▸ TASK A: In the extract on Virgil's brood cow, which feature sets Virgil's ideal cow apart from those of Varro, Columella and Palladius?

▸ DOCUMENT TEXT:
BEGIN

Published online by Cambridge University Press:  05 January 2021

Robert Cowan*
Affiliation:
The University of Sydney

Extract

Virgil's list of the qualities that are desirable in a brood cow corresponds closely to those in Varro's De re rustica and in the texts which, though later, can be plausibly taken as evidence of an existing tradition. Yet, there is one exception, and it is an exception to which the poet carefully draws attention. Varro's, Columella's and Palladius’ ideal cows all share with Virgil's and with each other hairy ears, very long dewlaps and tail, and other features. However, whereas they all have narrow hooves (ungulis breuibus, Palladius), moderate at most (ungulis modicis, Columella), and certainly not broad (pedibus non latis, Varro), Virgil's cow emphatically has big feet (Verg. G. 3.51–9):

      optima toruae
      forma bouis cui turpe caput, cui plurima ceruix,
      et crurum tenus a mento palearia pendent;
      tum longo nullus lateri modus: omnia magna,
      pes etiam, et camuris hirtae sub cornibus aures. 55
      nec mihi displiceat maculis insignis et albo,
      aut iuga detrectans interdumque aspera cornu
      et faciem tauro propior, quaeque ardua tota
      et gradiens ima uerrit uestigia cauda.

END

▸ TASK B: How many lines in the rows below contain the string "我们需要编写一个可以使用它的客户端Actor"? Reply with the number only.

▸ INFORMATION PROVIDED:
BEGIN

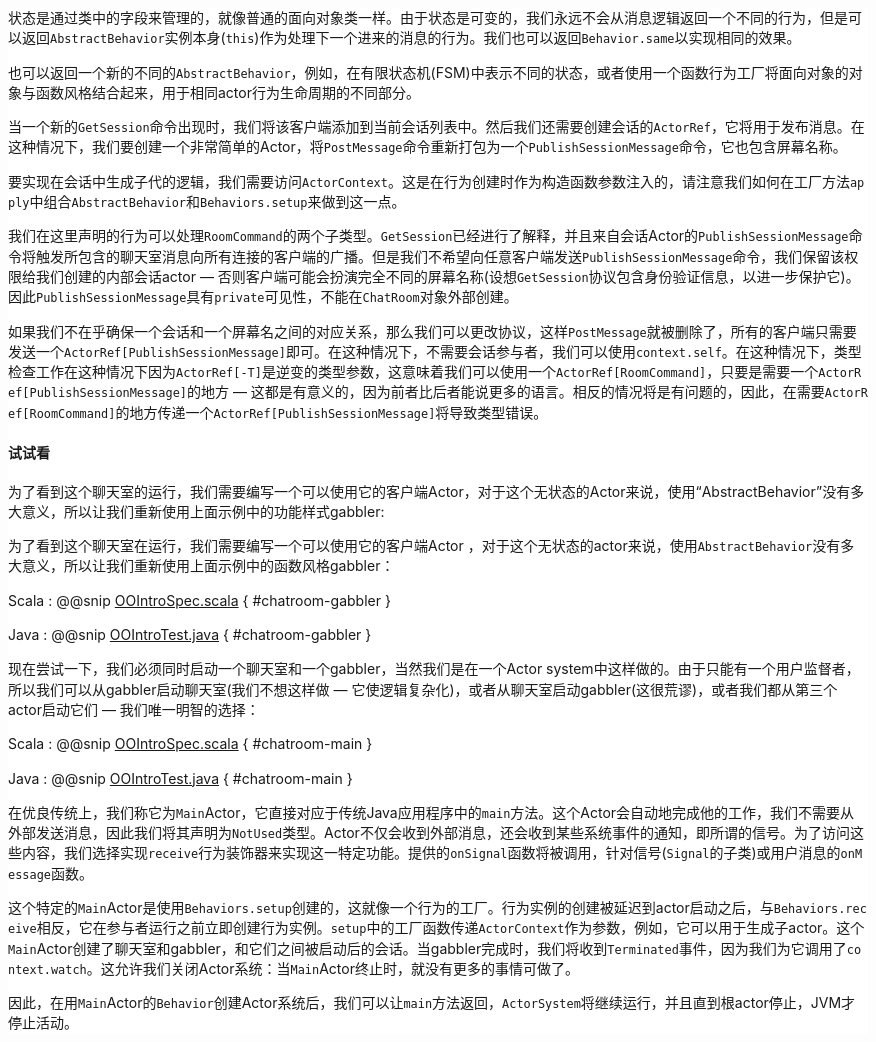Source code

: 状态是通过类中的字段来管理的，就像普通的面向对象类一样。由于状态是可变的，我们永远不会从消息逻辑返回一个不同的行为，但是可以返回`AbstractBehavior`实例本身(`this`)作为处理下一个进来的消息的行为。我们也可以返回`Behavior.same`以实现相同的效果。

也可以返回一个新的不同的`AbstractBehavior`，例如，在有限状态机(FSM)中表示不同的状态，或者使用一个函数行为工厂将面向对象的对象与函数风格结合起来，用于相同actor行为生命周期的不同部分。

当一个新的`GetSession`命令出现时，我们将该客户端添加到当前会话列表中。然后我们还需要创建会话的`ActorRef`，它将用于发布消息。在这种情况下，我们要创建一个非常简单的Actor，将`PostMessage`命令重新打包为一个`PublishSessionMessage`命令，它也包含屏幕名称。

要实现在会话中生成子代的逻辑，我们需要访问`ActorContext`。这是在行为创建时作为构造函数参数注入的，请注意我们如何在工厂方法`apply`中组合`AbstractBehavior`和`Behaviors.setup`来做到这一点。

我们在这里声明的行为可以处理`RoomCommand`的两个子类型。`GetSession`已经进行了解释，并且来自会话Actor的`PublishSessionMessage`命令将触发所包含的聊天室消息向所有连接的客户端的广播。但是我们不希望向任意客户端发送`PublishSessionMessage`命令，我们保留该权限给我们创建的内部会话actor — 否则客户端可能会扮演完全不同的屏幕名称(设想`GetSession`协议包含身份验证信息，以进一步保护它)。因此`PublishSessionMessage`具有`private`可见性，不能在`ChatRoom`对象外部创建。

如果我们不在乎确保一个会话和一个屏幕名之间的对应关系，那么我们可以更改协议，这样`PostMessage`就被删除了，所有的客户端只需要发送一个`ActorRef[PublishSessionMessage]`即可。在这种情况下，不需要会话参与者，我们可以使用`context.self`。在这种情况下，类型检查工作在这种情况下因为`ActorRef[-T]`是逆变的类型参数，这意味着我们可以使用一个`ActorRef[RoomCommand]`，只要是需要一个`ActorRef[PublishSessionMessage]`的地方 — 这都是有意义的，因为前者比后者能说更多的语言。相反的情况将是有问题的，因此，在需要`ActorRef[RoomCommand]`的地方传递一个`ActorRef[PublishSessionMessage]`将导致类型错误。

<a id="try-it-out"></a>
#### 试试看

为了看到这个聊天室的运行，我们需要编写一个可以使用它的客户端Actor，对于这个无状态的Actor来说，使用“AbstractBehavior”没有多大意义，所以让我们重新使用上面示例中的功能样式gabbler:

为了看到这个聊天室在运行，我们需要编写一个可以使用它的客户端Actor ，对于这个无状态的actor来说，使用`AbstractBehavior`没有多大意义，所以让我们重新使用上面示例中的函数风格gabbler：

Scala
:  @@snip [OOIntroSpec.scala](/akka-actor-typed-tests/src/test/scala/docs/akka/typed/OOIntroSpec.scala) {  #chatroom-gabbler }

Java
:  @@snip [OOIntroTest.java](/akka-actor-typed-tests/src/test/java/jdocs/akka/typed/OOIntroTest.java) {  #chatroom-gabbler }

现在尝试一下，我们必须同时启动一个聊天室和一个gabbler，当然我们是在一个Actor system中这样做的。由于只能有一个用户监督者，所以我们可以从gabbler启动聊天室(我们不想这样做 — 它使逻辑复杂化)，或者从聊天室启动gabbler(这很荒谬)，或者我们都从第三个actor启动它们 — 我们唯一明智的选择：

Scala
:  @@snip [OOIntroSpec.scala](/akka-actor-typed-tests/src/test/scala/docs/akka/typed/OOIntroSpec.scala) {  #chatroom-main }

Java
:  @@snip [OOIntroTest.java](/akka-actor-typed-tests/src/test/java/jdocs/akka/typed/OOIntroTest.java) {  #chatroom-main }

在优良传统上，我们称它为`Main`Actor，它直接对应于传统Java应用程序中的`main`方法。这个Actor会自动地完成他的工作，我们不需要从外部发送消息，因此我们将其声明为`NotUsed`类型。Actor不仅会收到外部消息，还会收到某些系统事件的通知，即所谓的信号。为了访问这些内容，我们选择实现`receive`行为装饰器来实现这一特定功能。提供的`onSignal`函数将被调用，针对信号(`Signal`的子类)或用户消息的`onMessage`函数。

这个特定的`Main`Actor是使用`Behaviors.setup`创建的，这就像一个行为的工厂。行为实例的创建被延迟到actor启动之后，与`Behaviors.receive`相反，它在参与者运行之前立即创建行为实例。`setup`中的工厂函数传递`ActorContext`作为参数，例如，它可以用于生成子actor。这个`Main`Actor创建了聊天室和gabbler，和它们之间被启动后的会话。当gabbler完成时，我们将收到`Terminated`事件，因为我们为它调用了`context.watch`。这允许我们关闭Actor系统：当`Main`Actor终止时，就没有更多的事情可做了。

因此，在用`Main`Actor的`Behavior`创建Actor系统后，我们可以让`main`方法返回，`ActorSystem`将继续运行，并且直到根actor停止，JVM才停止活动。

END

▸ ANSWER SECTION A: Its feet: Virgil's cow has big feet, while theirs have narrow, moderate or not broad hooves.

▸ ANSWER SECTION B: 2